Now you might think that the game’s main antagonist is Fisk himself, but it seems that most of the game is spent cleaning up the mess he left behind. This includes but is not limited to: men in purple shirts trying to break him out, Chinese gangsters called Demons with superpowers trying to steal his stuff (we’ll get to these guys later), a menagerie of villains that use Fisk’s downfall as the right time to kickstart their hipster vegan coffee shop but with murder, and paramilitary company who are your buds at one point but turn against you like Brutus when Caesar used all the salad dressing. Not to mention our boy J. Jonah Jameson screaming that you’re a menace on his podcast no matter how many kittens you save from trees.
Gameplay
Gameplay is one of the best parts of the game by far with a semblance to the combat system of the 2004 Spider-Man 2 game (except with less pizza time). This consists of jumping around punching guys maybe even punching them 50 feet off the ground or off a building because Spider-Man isn’t afraid to just straight up murder a guy and I can respect that, not to mention the new cutting edge system of (drumroll) throwing things. Yep, now you can hit the baddies with trash cans, mailboxes, and even each other if you get the right upgrade.
And let me tell you something: you have not lived until you beat a guy to death with 15 trash cans. The web sling also calls back to Spider-Man 2 in the fact that you actually use the environment instead of the sky like Gods using you as a cat toy.
Like all self-respecting sandbox games, this one has quite the amount of collectables. From pictures of buildings to… secret pictures of buildings. There’s not a lot of actual collectables, but there are his old high school backpacks and I’d just like to point out that his man cannot pay his rent, yet can afford buying 56 backpacks because he’d just drop one somewhere and not only forget where they are, but also forget that he put a tracking beacon on them.
Dislikes
Now this game is overall pretty swell, but then there are the Demons (see, I told you I would get back to them). These guys are bad news because not only do they have guns, they also have SUPERPOWERS, which doesn’t sound bad until you realize that one of them is to break the game.

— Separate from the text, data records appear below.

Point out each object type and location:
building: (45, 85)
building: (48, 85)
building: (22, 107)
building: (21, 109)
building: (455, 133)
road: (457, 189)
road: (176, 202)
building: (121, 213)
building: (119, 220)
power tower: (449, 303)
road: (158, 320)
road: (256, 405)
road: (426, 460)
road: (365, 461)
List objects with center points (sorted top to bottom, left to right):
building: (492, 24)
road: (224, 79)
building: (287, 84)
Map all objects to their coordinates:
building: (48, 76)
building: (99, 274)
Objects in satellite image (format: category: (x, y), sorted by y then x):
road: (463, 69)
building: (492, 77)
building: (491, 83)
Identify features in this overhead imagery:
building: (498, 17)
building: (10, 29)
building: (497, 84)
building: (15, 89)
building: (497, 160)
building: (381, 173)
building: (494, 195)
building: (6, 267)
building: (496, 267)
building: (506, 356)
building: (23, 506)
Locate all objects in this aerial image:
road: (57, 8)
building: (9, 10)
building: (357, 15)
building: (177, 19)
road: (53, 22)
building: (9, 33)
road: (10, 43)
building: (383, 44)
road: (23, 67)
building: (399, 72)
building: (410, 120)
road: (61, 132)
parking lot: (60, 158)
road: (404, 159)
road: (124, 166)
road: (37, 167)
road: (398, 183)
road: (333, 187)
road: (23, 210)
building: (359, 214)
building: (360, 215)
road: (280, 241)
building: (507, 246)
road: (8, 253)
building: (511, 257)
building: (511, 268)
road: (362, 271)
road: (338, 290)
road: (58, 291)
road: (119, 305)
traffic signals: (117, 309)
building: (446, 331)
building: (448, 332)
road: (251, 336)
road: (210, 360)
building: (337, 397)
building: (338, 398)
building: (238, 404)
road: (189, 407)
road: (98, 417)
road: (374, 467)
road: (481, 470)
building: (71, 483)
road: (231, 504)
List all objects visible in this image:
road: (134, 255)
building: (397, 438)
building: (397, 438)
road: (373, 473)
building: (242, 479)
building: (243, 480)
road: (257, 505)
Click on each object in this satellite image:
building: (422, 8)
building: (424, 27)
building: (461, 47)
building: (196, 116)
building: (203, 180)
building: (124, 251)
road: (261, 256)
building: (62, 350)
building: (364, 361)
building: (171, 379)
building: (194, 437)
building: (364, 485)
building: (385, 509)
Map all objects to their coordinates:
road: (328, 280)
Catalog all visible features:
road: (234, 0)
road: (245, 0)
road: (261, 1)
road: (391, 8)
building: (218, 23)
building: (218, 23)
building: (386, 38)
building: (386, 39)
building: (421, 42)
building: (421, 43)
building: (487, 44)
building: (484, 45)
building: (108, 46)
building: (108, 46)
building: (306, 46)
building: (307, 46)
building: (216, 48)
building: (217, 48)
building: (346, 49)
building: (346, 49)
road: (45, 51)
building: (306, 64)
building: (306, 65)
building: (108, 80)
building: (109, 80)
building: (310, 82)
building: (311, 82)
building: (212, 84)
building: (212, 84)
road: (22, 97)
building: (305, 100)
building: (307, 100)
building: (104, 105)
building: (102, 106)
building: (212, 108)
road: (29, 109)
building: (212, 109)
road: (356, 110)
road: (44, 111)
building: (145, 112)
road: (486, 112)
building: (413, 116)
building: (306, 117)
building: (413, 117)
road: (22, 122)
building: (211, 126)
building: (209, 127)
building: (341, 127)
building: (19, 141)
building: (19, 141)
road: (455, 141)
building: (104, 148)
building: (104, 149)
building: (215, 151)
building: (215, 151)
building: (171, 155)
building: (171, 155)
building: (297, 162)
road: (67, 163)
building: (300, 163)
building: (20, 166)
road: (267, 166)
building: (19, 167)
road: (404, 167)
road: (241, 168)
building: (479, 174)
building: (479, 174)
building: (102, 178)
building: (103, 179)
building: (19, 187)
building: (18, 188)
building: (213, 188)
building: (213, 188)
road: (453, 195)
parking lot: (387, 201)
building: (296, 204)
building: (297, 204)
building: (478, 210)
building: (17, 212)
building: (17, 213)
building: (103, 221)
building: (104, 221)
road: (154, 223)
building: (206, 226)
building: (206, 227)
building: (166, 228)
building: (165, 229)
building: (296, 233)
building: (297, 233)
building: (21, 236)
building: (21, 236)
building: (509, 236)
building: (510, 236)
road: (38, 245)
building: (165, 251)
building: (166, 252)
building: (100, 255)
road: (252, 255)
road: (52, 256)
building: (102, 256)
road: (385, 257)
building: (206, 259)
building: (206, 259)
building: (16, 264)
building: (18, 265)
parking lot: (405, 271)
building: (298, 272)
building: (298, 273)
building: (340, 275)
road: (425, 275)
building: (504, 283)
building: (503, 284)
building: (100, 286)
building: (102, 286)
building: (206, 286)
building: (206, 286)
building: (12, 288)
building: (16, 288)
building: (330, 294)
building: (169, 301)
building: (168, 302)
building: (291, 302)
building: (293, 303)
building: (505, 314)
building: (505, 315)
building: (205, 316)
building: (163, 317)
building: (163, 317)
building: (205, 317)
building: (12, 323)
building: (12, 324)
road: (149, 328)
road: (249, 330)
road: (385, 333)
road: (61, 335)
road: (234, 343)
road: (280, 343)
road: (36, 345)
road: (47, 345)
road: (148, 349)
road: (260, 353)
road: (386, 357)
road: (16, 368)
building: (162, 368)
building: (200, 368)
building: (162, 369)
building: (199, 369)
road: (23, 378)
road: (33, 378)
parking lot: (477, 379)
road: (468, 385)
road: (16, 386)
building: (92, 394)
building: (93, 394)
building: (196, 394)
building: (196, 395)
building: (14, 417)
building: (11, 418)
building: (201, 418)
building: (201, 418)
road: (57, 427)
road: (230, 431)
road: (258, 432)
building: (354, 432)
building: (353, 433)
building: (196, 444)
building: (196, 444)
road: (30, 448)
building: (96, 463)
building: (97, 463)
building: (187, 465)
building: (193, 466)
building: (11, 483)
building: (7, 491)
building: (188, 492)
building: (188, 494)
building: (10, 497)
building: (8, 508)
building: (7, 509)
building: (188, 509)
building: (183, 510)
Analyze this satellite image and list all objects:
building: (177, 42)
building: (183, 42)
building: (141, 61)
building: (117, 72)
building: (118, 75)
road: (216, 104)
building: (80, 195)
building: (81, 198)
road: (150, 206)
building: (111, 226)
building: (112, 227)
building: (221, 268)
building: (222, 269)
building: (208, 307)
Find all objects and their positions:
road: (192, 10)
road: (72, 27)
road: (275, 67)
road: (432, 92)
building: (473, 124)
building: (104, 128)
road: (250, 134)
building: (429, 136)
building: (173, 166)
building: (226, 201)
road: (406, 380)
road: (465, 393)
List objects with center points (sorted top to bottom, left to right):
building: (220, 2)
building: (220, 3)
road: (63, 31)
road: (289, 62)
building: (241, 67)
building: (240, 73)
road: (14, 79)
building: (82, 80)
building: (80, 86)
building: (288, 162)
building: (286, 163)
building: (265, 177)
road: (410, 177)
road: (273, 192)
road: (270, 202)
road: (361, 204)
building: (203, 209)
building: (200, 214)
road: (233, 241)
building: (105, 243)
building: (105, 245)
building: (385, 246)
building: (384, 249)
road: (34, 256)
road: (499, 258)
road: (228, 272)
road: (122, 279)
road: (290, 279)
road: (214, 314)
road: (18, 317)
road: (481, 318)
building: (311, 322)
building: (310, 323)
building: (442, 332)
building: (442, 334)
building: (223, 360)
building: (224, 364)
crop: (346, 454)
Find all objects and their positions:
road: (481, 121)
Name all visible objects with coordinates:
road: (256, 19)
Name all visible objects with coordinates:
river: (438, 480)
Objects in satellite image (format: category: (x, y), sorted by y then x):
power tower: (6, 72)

For example, the beef boys, who you can’t punch unless you web them up or hit them with an aforementioned part of New York’s garbage problem. But, ohhh, they can punch you with an attack I like to call “HOW DO THEY DO THAT THAT IS SO STUPID I HATE THIS GAME ARGHHH” or just “How” for short. They do a high damaging punch where you can only dodge in a certain heat-seeking way, and they do it three times in a row.
Conclusion
“Marvel’s Spider-man” is a great start to the storm of good games we’ll be getting this holiday season. with its funny and dynamic characters, immersive plot, heartbreaking reveals, and beautifully written dialogue (though consisting of mainly the same three one liners).
If you love Spider-Man, and Marvel in general, I suggest picking this game up.
Final Verdict
5/5 – Mr. Stark, I don’t want go and stop playing this game.